__What you will do__
Lines below starting with the line with "M591,1789L610,1793L602,1835L583,1831Z" and going on through the line with "M0,1581L120,1256" must be output exactly; the rest of the records must be left out.
=======
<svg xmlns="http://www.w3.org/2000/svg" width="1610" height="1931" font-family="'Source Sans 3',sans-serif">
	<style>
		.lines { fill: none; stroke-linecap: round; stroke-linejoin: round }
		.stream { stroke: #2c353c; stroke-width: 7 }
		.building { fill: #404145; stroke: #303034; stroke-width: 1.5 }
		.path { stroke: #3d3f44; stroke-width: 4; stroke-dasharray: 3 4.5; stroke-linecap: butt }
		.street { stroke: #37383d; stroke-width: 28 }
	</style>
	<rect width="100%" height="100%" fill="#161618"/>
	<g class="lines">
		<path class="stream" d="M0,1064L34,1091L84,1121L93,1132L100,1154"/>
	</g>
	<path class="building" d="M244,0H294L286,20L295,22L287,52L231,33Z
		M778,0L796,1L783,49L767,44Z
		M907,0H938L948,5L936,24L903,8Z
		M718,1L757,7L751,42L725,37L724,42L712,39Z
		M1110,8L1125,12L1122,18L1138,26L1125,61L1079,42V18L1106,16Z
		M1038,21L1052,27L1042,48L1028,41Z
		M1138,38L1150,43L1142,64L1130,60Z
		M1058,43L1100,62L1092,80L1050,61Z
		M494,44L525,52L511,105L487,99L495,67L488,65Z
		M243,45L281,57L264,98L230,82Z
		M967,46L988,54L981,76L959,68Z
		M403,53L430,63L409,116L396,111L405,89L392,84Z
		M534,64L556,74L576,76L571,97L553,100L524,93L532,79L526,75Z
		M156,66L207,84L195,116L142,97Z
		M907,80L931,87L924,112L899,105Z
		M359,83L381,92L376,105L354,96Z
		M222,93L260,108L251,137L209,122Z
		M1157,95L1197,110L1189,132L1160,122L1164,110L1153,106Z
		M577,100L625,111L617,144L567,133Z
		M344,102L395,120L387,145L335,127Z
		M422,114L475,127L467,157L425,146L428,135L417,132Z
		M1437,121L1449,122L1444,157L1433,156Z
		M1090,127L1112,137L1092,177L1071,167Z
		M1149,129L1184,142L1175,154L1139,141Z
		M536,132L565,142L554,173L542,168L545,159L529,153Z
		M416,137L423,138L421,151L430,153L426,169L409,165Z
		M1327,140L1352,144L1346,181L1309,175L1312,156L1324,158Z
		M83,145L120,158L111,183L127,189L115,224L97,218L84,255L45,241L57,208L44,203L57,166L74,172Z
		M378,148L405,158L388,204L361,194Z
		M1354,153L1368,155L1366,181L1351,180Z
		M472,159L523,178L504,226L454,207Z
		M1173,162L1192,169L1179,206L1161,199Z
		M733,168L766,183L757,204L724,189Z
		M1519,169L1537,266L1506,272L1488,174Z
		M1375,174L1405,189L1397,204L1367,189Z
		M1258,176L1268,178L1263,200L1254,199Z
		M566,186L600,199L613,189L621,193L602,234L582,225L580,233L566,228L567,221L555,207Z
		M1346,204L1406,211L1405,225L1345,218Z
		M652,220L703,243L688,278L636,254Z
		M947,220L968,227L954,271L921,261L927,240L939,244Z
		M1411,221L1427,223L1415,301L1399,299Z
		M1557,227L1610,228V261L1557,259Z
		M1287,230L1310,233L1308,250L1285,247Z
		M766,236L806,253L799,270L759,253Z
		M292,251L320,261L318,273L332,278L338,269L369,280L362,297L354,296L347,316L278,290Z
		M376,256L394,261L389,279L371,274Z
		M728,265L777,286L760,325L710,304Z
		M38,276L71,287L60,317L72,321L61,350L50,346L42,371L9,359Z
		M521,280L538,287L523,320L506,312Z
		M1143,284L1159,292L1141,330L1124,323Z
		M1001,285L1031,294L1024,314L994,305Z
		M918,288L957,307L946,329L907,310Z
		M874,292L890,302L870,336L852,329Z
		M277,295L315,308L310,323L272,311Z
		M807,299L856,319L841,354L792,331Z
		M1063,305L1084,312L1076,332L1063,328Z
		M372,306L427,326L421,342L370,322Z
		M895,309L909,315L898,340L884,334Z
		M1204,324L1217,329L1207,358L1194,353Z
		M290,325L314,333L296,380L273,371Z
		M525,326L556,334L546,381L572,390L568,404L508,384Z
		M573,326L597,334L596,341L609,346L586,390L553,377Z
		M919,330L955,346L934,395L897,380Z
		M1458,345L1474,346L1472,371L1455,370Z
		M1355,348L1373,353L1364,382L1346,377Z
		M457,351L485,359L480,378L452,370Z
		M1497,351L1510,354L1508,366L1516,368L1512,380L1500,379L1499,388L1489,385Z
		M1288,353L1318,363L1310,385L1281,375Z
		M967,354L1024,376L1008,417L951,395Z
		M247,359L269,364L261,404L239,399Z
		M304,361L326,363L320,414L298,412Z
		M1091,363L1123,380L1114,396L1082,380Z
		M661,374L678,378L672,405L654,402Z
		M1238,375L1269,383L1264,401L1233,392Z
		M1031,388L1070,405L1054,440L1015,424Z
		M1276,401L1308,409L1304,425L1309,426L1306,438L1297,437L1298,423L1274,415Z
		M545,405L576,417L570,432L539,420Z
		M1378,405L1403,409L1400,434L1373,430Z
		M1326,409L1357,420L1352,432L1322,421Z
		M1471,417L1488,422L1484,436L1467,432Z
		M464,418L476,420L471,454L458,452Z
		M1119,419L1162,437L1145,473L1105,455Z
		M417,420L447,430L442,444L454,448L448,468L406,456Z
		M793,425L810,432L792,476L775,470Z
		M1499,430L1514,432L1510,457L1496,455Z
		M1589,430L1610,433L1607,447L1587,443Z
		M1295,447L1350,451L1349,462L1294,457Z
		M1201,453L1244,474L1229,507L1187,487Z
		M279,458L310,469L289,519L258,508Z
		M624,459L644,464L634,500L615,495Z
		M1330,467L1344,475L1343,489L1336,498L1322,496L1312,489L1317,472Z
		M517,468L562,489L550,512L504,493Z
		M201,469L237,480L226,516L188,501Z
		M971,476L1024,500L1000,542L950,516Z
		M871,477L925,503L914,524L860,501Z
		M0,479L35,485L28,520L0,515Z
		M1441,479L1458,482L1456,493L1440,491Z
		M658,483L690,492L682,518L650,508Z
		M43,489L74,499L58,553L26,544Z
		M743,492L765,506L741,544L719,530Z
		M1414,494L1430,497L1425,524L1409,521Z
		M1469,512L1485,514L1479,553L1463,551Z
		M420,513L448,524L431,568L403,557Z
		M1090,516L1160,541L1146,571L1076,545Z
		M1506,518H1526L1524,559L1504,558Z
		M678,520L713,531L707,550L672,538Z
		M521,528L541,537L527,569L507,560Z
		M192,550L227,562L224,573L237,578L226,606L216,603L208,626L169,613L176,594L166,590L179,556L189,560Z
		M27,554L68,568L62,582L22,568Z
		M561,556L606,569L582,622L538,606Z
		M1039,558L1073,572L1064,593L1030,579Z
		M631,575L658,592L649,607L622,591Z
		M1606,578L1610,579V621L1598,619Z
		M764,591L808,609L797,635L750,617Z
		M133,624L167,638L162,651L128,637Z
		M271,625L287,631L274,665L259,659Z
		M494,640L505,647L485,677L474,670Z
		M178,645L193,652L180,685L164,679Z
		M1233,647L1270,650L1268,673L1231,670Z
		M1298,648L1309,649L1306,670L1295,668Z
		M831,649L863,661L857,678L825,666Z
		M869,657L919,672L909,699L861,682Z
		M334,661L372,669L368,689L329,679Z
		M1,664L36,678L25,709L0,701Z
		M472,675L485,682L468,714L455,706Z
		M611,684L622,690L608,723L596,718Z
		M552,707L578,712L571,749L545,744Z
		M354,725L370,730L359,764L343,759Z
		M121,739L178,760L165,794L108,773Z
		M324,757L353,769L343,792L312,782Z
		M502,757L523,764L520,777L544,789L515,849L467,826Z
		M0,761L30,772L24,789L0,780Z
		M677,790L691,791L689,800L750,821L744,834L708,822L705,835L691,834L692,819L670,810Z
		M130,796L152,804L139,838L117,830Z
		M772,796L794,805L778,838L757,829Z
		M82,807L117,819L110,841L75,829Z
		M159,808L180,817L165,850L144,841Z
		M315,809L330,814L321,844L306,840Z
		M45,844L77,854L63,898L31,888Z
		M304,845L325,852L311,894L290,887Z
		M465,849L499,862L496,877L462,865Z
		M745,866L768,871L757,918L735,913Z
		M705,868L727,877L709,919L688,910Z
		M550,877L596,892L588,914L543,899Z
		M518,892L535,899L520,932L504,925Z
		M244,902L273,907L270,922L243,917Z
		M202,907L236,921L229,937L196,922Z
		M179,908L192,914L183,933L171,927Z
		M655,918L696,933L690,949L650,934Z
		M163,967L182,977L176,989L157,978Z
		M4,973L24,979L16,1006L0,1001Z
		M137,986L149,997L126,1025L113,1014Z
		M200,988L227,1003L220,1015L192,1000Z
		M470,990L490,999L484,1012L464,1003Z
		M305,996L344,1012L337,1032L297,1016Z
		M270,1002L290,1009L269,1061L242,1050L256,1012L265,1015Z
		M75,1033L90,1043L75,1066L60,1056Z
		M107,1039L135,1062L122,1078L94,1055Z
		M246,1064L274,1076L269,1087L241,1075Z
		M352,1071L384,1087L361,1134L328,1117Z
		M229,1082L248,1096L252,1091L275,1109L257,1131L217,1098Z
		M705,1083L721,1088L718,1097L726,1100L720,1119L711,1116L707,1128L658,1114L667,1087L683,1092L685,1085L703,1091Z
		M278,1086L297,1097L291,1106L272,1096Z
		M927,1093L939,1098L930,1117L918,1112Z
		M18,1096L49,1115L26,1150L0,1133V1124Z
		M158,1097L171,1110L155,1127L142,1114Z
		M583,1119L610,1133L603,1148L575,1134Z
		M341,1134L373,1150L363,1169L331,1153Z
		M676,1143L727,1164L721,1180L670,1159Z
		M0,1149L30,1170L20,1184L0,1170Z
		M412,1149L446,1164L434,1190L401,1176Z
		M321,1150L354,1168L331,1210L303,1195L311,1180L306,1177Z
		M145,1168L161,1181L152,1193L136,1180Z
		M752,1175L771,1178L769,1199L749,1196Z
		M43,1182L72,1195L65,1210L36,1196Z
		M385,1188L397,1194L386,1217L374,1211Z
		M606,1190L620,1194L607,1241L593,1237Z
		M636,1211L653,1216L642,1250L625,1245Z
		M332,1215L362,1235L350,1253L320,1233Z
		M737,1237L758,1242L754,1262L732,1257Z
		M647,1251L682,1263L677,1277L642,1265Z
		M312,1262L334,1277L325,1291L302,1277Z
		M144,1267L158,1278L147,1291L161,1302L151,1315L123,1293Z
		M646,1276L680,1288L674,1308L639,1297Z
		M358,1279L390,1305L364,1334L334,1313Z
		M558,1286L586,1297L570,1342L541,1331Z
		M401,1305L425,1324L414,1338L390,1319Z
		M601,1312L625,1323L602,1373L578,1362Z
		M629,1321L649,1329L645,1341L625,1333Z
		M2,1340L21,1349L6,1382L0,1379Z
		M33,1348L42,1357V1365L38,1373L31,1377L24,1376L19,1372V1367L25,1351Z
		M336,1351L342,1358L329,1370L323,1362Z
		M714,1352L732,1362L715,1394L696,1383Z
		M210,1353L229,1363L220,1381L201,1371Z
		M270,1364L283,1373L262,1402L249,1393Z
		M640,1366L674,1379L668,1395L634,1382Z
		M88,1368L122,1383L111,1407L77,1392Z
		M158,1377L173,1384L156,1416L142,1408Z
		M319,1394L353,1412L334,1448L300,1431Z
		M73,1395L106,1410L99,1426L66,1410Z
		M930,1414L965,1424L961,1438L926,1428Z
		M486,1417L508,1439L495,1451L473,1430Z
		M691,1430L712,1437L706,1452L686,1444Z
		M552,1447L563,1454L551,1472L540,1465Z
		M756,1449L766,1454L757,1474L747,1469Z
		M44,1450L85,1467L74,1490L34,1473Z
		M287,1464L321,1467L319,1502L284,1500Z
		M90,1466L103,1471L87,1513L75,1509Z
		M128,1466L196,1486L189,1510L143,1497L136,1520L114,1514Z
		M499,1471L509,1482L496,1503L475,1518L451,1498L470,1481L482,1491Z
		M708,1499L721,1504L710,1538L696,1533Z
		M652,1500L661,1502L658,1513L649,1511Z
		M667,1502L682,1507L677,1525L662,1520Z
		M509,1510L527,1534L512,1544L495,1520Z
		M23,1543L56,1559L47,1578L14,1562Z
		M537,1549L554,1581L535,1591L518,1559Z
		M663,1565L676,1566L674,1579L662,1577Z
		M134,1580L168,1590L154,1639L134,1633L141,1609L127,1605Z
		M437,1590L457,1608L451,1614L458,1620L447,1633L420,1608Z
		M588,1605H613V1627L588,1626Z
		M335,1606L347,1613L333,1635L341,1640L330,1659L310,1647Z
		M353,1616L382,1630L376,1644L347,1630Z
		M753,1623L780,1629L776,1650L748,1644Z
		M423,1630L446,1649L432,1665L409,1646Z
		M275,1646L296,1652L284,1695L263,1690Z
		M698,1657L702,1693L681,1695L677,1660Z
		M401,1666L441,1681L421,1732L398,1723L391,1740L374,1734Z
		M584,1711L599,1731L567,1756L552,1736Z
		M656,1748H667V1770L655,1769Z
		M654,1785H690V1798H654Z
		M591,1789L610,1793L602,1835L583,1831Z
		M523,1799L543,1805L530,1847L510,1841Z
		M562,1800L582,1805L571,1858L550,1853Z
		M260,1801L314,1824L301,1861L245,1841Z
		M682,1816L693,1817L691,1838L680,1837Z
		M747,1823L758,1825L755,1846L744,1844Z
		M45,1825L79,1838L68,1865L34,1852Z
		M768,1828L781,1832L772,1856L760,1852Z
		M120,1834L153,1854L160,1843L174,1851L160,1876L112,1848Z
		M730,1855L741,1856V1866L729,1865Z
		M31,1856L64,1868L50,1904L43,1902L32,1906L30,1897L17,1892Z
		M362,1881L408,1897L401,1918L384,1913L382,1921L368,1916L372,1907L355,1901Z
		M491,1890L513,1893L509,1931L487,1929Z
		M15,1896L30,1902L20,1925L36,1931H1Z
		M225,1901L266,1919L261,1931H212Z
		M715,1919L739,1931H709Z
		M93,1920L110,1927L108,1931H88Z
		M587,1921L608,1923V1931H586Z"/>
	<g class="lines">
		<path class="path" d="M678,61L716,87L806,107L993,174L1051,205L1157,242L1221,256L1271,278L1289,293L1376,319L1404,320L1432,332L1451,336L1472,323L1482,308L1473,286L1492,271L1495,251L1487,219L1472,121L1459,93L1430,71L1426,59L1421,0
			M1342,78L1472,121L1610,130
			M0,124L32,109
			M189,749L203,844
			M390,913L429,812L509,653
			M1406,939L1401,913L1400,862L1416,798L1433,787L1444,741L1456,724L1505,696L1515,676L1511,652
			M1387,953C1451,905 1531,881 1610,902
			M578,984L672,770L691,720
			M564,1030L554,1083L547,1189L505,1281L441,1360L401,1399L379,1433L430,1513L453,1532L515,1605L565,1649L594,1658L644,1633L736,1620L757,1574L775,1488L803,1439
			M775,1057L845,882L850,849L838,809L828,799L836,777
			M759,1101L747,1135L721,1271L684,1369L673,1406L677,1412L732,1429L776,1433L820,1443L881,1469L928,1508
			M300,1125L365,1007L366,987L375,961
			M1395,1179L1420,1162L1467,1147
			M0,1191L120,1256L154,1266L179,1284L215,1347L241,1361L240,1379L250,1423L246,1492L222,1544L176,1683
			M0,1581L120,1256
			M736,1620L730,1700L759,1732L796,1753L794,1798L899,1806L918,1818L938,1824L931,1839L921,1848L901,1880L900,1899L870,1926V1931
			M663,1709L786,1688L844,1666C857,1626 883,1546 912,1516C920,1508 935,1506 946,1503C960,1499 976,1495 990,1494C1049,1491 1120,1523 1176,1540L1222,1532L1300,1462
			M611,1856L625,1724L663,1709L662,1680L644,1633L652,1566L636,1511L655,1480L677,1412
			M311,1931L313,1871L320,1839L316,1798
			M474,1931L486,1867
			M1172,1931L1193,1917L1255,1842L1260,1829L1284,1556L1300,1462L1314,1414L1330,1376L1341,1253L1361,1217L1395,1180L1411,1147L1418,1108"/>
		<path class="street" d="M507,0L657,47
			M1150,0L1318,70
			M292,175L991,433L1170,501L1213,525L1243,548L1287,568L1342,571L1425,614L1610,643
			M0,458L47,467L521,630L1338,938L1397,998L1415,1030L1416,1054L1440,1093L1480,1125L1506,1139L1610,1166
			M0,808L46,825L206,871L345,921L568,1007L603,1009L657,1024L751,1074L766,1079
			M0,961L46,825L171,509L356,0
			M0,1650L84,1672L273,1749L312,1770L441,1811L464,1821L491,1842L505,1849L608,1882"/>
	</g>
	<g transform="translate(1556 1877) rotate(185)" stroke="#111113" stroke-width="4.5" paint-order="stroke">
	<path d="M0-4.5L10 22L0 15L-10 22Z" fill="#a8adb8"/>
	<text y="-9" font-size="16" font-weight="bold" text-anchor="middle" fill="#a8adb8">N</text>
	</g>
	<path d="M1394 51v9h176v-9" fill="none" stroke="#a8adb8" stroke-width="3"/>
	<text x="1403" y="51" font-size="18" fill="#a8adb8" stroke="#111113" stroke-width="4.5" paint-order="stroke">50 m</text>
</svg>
=======
__Task answer__
		M591,1789L610,1793L602,1835L583,1831Z
		M523,1799L543,1805L530,1847L510,1841Z
		M562,1800L582,1805L571,1858L550,1853Z
		M260,1801L314,1824L301,1861L245,1841Z
		M682,1816L693,1817L691,1838L680,1837Z
		M747,1823L758,1825L755,1846L744,1844Z
		M45,1825L79,1838L68,1865L34,1852Z
		M768,1828L781,1832L772,1856L760,1852Z
		M120,1834L153,1854L160,1843L174,1851L160,1876L112,1848Z
		M730,1855L741,1856V1866L729,1865Z
		M31,1856L64,1868L50,1904L43,1902L32,1906L30,1897L17,1892Z
		M362,1881L408,1897L401,1918L384,1913L382,1921L368,1916L372,1907L355,1901Z
		M491,1890L513,1893L509,1931L487,1929Z
		M15,1896L30,1902L20,1925L36,1931H1Z
		M225,1901L266,1919L261,1931H212Z
		M715,1919L739,1931H709Z
		M93,1920L110,1927L108,1931H88Z
		M587,1921L608,1923V1931H586Z"/>
	<g class="lines">
		<path class="path" d="M678,61L716,87L806,107L993,174L1051,205L1157,242L1221,256L1271,278L1289,293L1376,319L1404,320L1432,332L1451,336L1472,323L1482,308L1473,286L1492,271L1495,251L1487,219L1472,121L1459,93L1430,71L1426,59L1421,0
			M1342,78L1472,121L1610,130
			M0,124L32,109
			M189,749L203,844
			M390,913L429,812L509,653
			M1406,939L1401,913L1400,862L1416,798L1433,787L1444,741L1456,724L1505,696L1515,676L1511,652
			M1387,953C1451,905 1531,881 1610,902
			M578,984L672,770L691,720
			M564,1030L554,1083L547,1189L505,1281L441,1360L401,1399L379,1433L430,1513L453,1532L515,1605L565,1649L594,1658L644,1633L736,1620L757,1574L775,1488L803,1439
			M775,1057L845,882L850,849L838,809L828,799L836,777
			M759,1101L747,1135L721,1271L684,1369L673,1406L677,1412L732,1429L776,1433L820,1443L881,1469L928,1508
			M300,1125L365,1007L366,987L375,961
			M1395,1179L1420,1162L1467,1147
			M0,1191L120,1256L154,1266L179,1284L215,1347L241,1361L240,1379L250,1423L246,1492L222,1544L176,1683
			M0,1581L120,1256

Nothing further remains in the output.